– Держись, брат, – прошептал Бандура.
– Че за хуйня?! – воскликнул снизу Огнемет. – Вот, б-дь, кремень отсырел! – В панораме амбразуры снова появилась мокрая физиономия Витрякова. – Как меня этот гребаный ливень задолбал!
Метнув изящную вещицу в темноту, Леня обернулся к своим людям:
– Эй, кто-нибудь, дайте с-с-с… – Витряков хотел сказать спички, но последнее слово застряло в глотке. Его взгляд совершенно случайно упал на крыльцо, до которого было метров семьдесят, может, чуть меньше. Широкие входные двери из дуба, украшенные вычурной резьбой, которые наверняка бы влетели Бонифацкому в копеечку, если б Витряков не послал краснодеревщика на х… после того, как работа была сделана, исчезли. В испещренном выбоинами от пуль проходе как раз появилась примечательная во всех отношениях троица. Первой ступала растрепанная молодая женщина в коротком черном платье, почти не скрывавшем длинные, как у куклы Барби ноги манекенщицы из гламурного журнала. За куклой плелся, как на расстрел, мужчина в вышитом золотом банном халате. Его мокрое лицо было совершенно потерянным. У Витрякова отвисла челюсть, когда он узнал Юлию и Бонифацкого.

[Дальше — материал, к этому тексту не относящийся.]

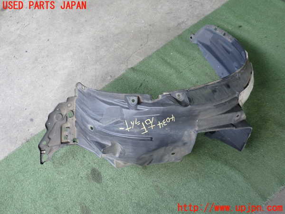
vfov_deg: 44.2
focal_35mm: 32
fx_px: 263
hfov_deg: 56.8
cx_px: 142
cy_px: 107
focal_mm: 5.79
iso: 200
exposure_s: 1/80
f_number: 2.4
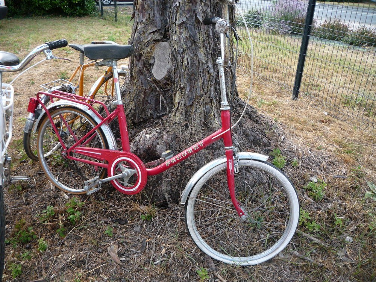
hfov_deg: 60.0
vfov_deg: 46.8
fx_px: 326
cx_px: 188
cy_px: 141
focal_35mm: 30
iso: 100
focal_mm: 5.2
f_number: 4
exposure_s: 1/100
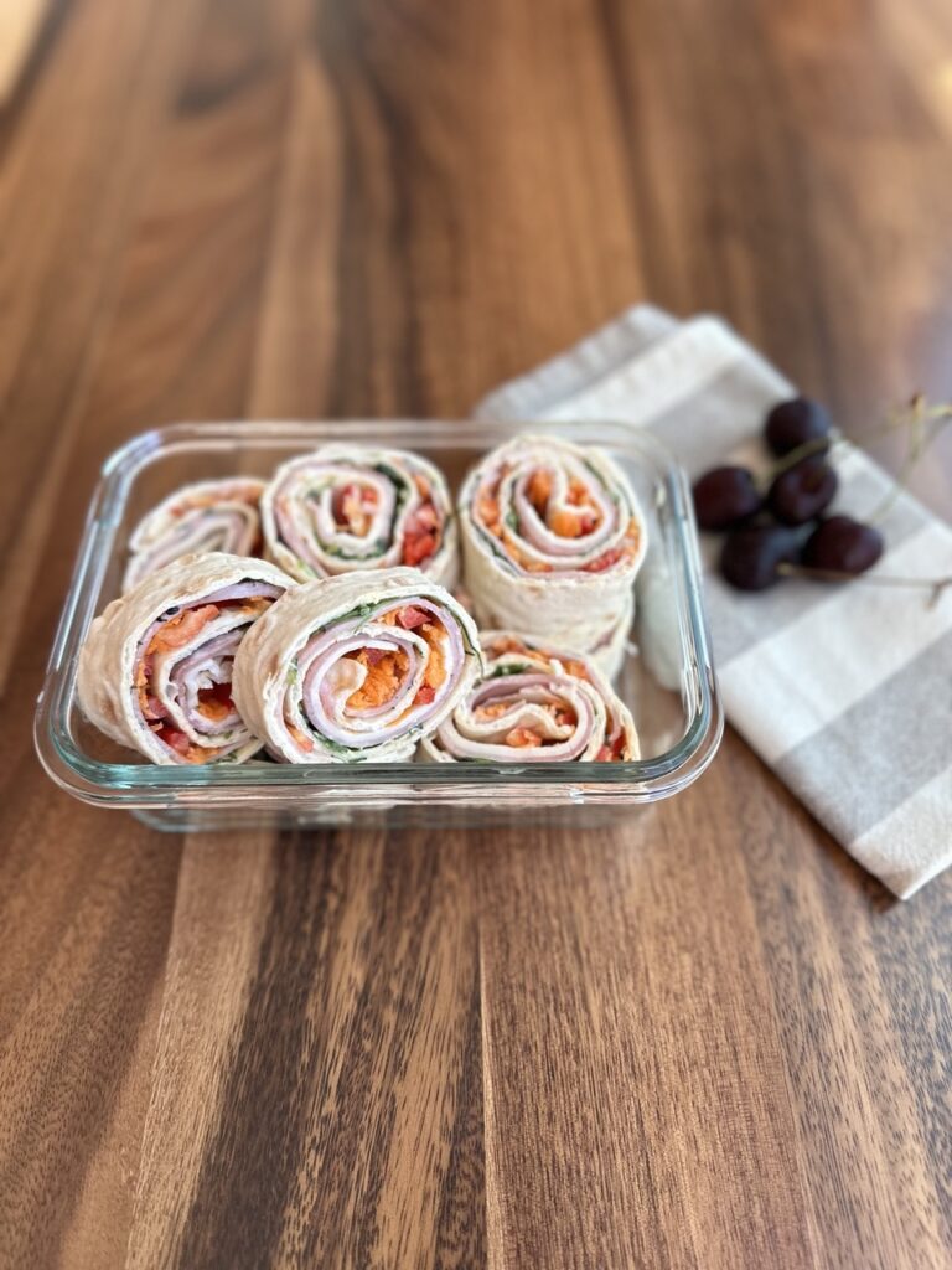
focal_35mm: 24
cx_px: 476
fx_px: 880
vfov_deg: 71.6
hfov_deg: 56.8
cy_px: 635
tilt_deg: -57.7
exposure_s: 1/121
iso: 64
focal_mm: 6.86
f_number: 1.78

– Ни х… себе, – пробормотал Витряков.
В эту секунду Армеец и Бандура, вероятно, могли попробовать сбежать. Шанс, по-крайней мере, у них появился. Но, они даже не задумались о бегстве, поскольку в свою очередь таращились, каждый в свою амбразуру. Приглядевшись к третьему участнику процессии, Андрей просто не поверил глазам.
Едва за Витряковым захлопнулась дверь, Боник и Тома обменялись взглядами, в которых сквозило облегчение. Затем в глазах Бонифацкого проскользнуло отвращение, и Тамара подумала, что он никогда не простит ей унижения, свидетелем которого она поневоле стала. Впрочем, Тома и не ждала от него благодарности за неоценимую услугу, тем более, что она была уже оказана, следовательно, вообще ничего не стоила. Кроме того, Тамара не хуже Боника понимала, что ничего еще не кончено. Пока. Витряков, конечно, ушел, но ненадолго. Если ему удалось выбраться из-под завала, нечего было надеяться, будто он надолго застрянет во дворе.
– Хорошенькие дела, – пробормотал Бонифацкий, отвернувшись к стене. – Что же теперь делать? – Он не обращался ни к кому конкретно, да и вопрос звучал риторически. Тем не менее, Тома посчитала, что в сложившихся обстоятельствах имеет право высказать собственное мнение.
– Надо опустить засовы, Вацлав Збигневович.
За Тамарой оживилась Юлия:
– Жопе слово не давали! – воскликнула девушка. – Закрой свой дырявый рот, старая потаскуха!